**Provided data**
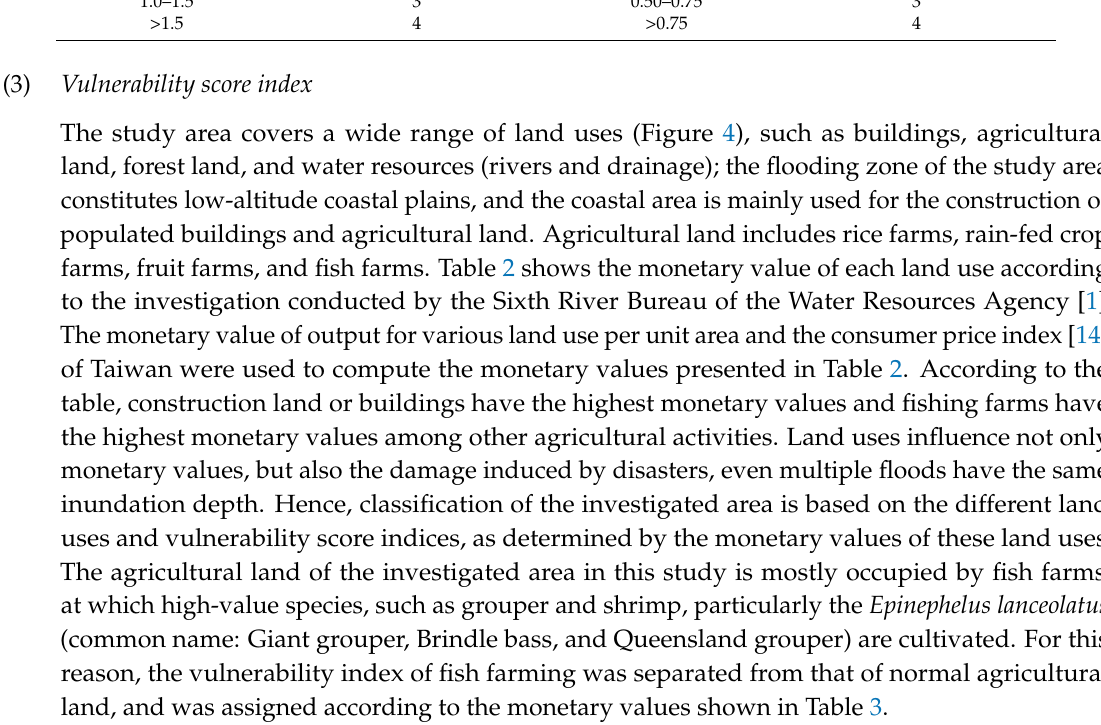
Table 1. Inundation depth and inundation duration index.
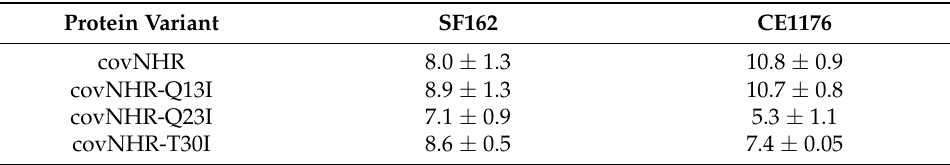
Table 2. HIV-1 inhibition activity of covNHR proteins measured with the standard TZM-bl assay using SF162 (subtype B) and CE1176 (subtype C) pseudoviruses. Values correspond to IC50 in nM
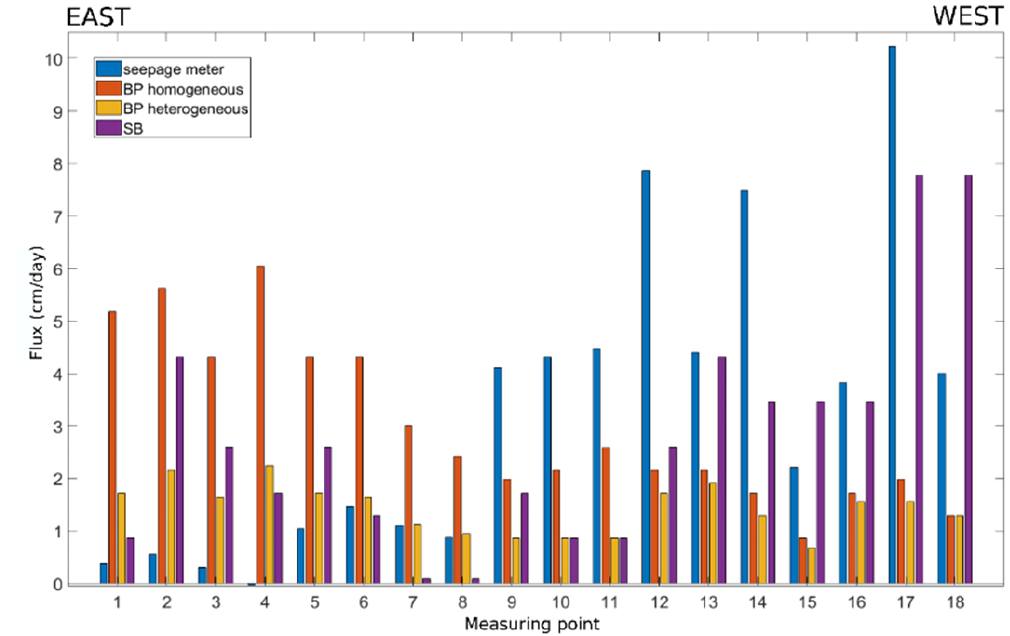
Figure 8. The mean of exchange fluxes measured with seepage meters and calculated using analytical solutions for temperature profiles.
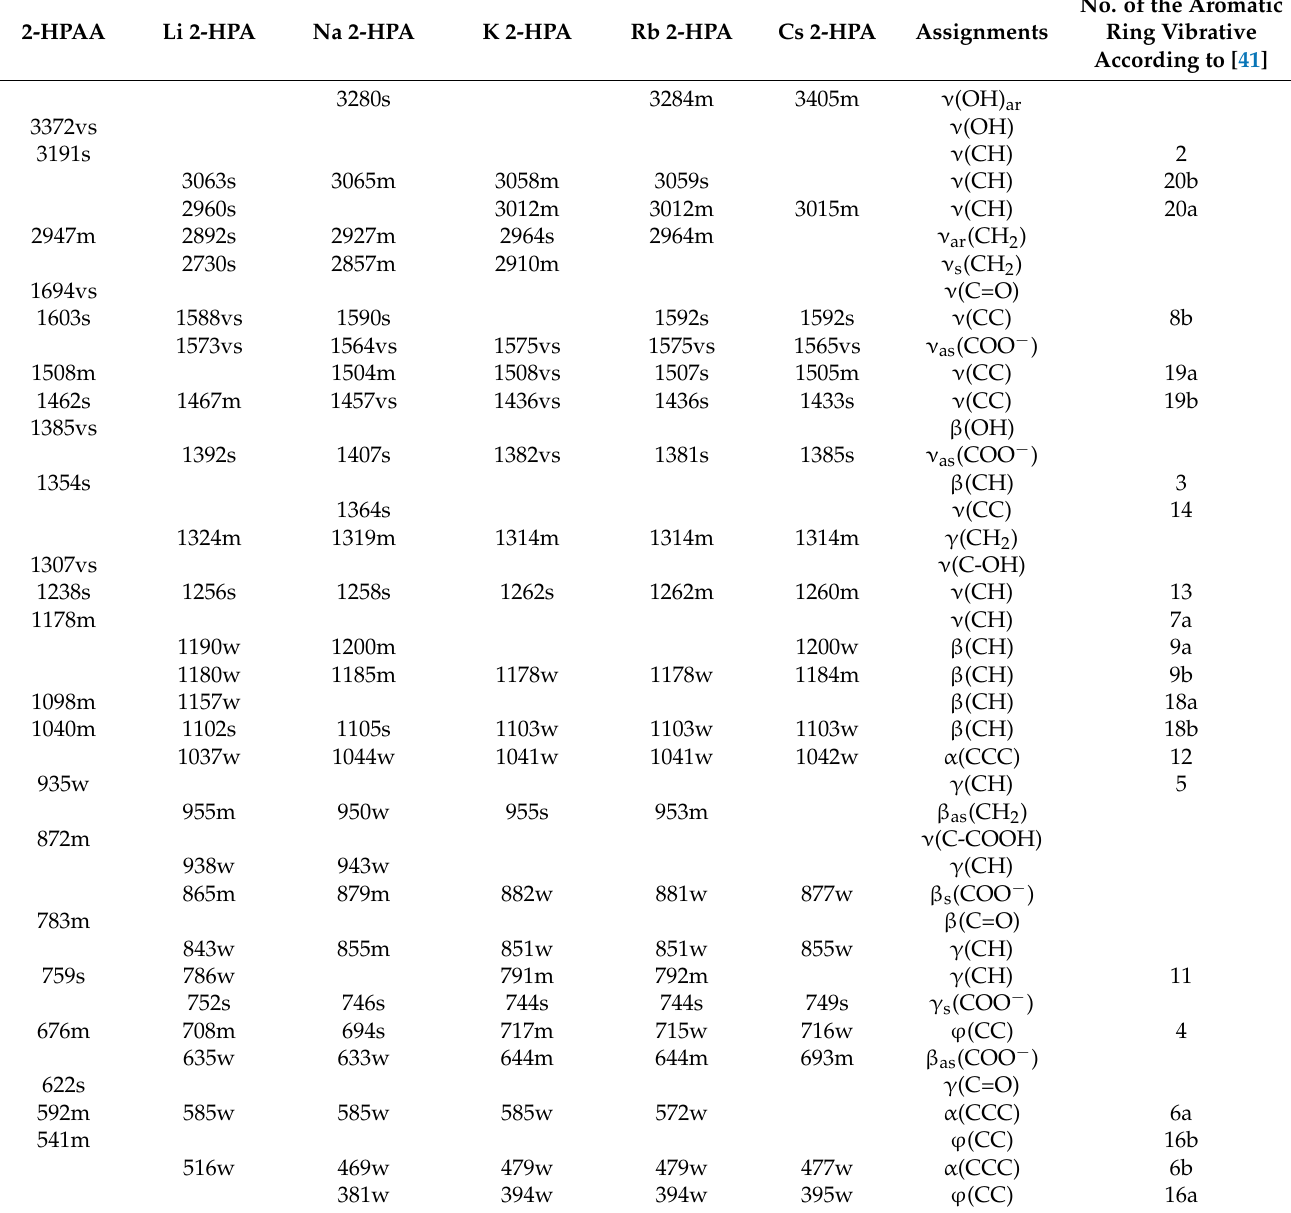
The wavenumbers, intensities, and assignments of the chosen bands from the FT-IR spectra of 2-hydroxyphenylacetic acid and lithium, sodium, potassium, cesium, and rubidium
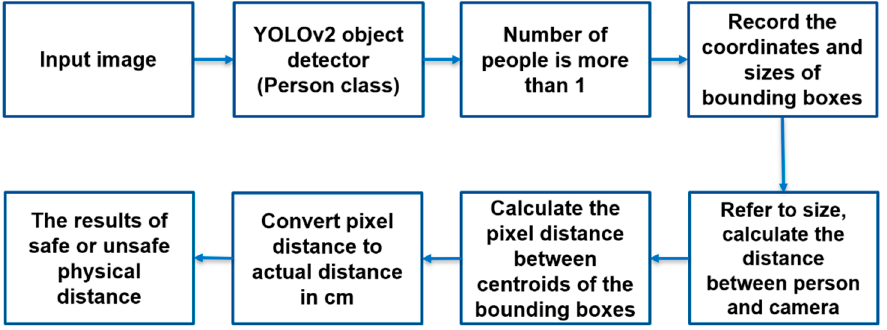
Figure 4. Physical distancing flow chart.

...

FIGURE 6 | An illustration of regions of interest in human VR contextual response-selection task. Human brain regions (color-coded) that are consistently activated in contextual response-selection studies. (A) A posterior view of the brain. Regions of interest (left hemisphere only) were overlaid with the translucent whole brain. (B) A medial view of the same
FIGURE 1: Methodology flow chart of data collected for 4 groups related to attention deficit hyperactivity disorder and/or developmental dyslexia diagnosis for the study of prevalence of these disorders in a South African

**Exercise**
From the listing above, copy every line that holds the string "flow".

**Result for this exercise**
Figure 4. Physical distancing flow chart.
FIGURE 1: Methodology flow chart of data collected for 4 groups related to attention deficit hyperactivity disorder and/or developmental dyslexia diagnosis for the study of prevalence of these disorders in a South African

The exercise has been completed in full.